Quote the passage below on rights in another person's land from "Mortgage (a lien" to "agreement (or note).", word for word.

Provided text section start

Additional Examples of One Person having a Right in Another Person's Land
owner's use of surface owner's land
consider the situation where one person owns the surface rights to land
and another person owns the mineral rights (that is, the ownership of
the mineral rights has been separated or severed from the ownership of
the surface). What legal authority does the owner of the severed mineral
rights have to enter onto the land to explore for or develop the minerals?
Is the surface owner entitled to be compensated for disruptions or damages
caused by the exploration or development of the severed mineral rights? See N.D.C.C. 38-18.
Mortgage (a lien against the land)
Another common situtation wherein someone holds "a stick in the bundle of rights" in property owned by someone else is a mortgage (or more generally referred to as a lien against the land). In these situations, the property owner has likely borrowed cash from a lender (such as a bank), and in exchange has promised to repay the loan (with interest), plus provide the lender the legal right to seize the property if the loan is not repaid. This legal right to seize the property is often referred to as a mortgage or a lien; this legal right can also be considered "a stick in the bundle" entitling the lender to seize the land if the debt is not repaid according to the terms of the loan agreement (or note).
A mortgage is another example of someone other than the property owner holding a stick in the bundle of property rights.
Summary of Key Points
This page introduced easements and profits, licences, and several other examples of one person having a right ("stick in the bundle") in another person's land. Review:
- The concept of a "limited use" of someone else's property.
- Easement/profit as stick in the "bundle of rights."

Provided text section end
Collected data section start

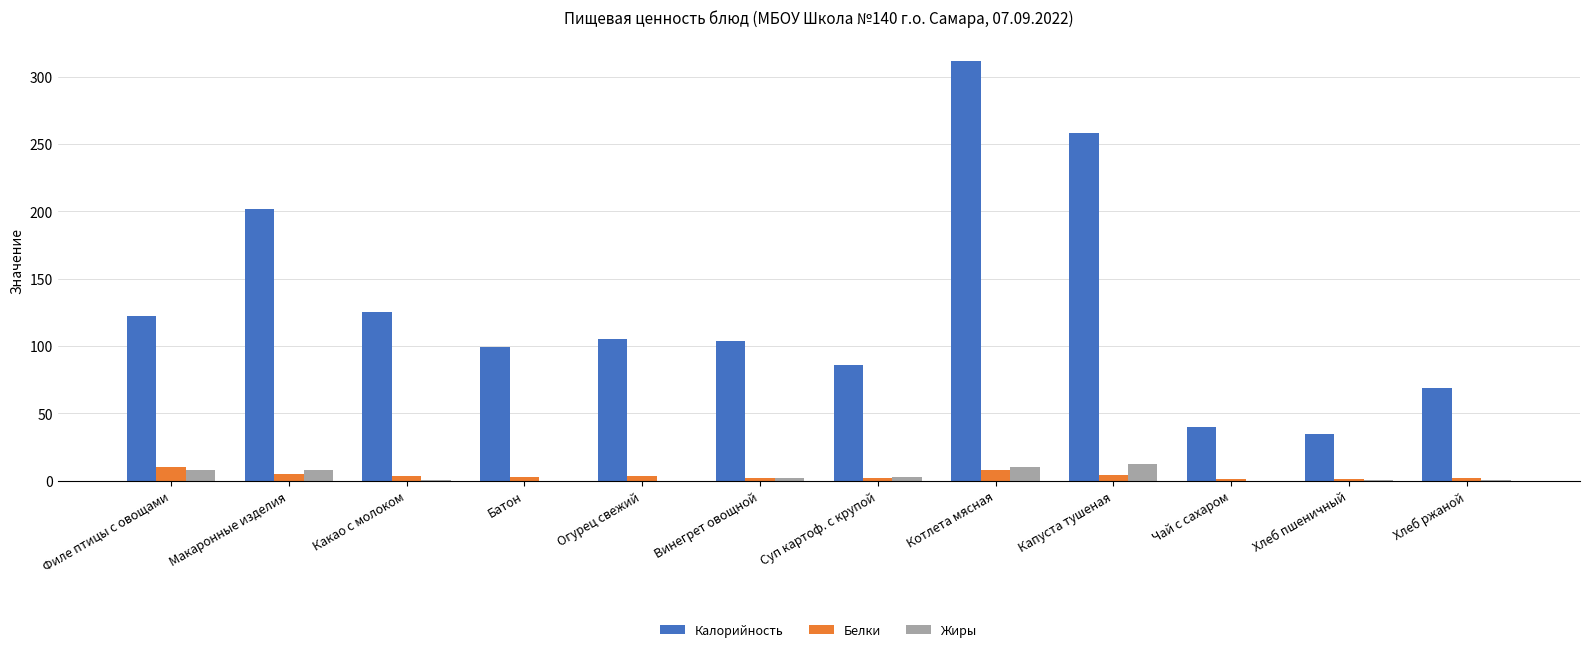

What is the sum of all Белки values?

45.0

Collected data section end

» **Response to the task**:
Mortgage (a lien against the land)
Another common situtation wherein someone holds "a stick in the bundle of rights" in property owned by someone else is a mortgage (or more generally referred to as a lien against the land). In these situations, the property owner has likely borrowed cash from a lender (such as a bank), and in exchange has promised to repay the loan (with interest), plus provide the lender the legal right to seize the property if the loan is not repaid. This legal right to seize the property is often referred to as a mortgage or a lien; this legal right can also be considered "a stick in the bundle" entitling the lender to seize the land if the debt is not repaid according to the terms of the loan agreement (or note).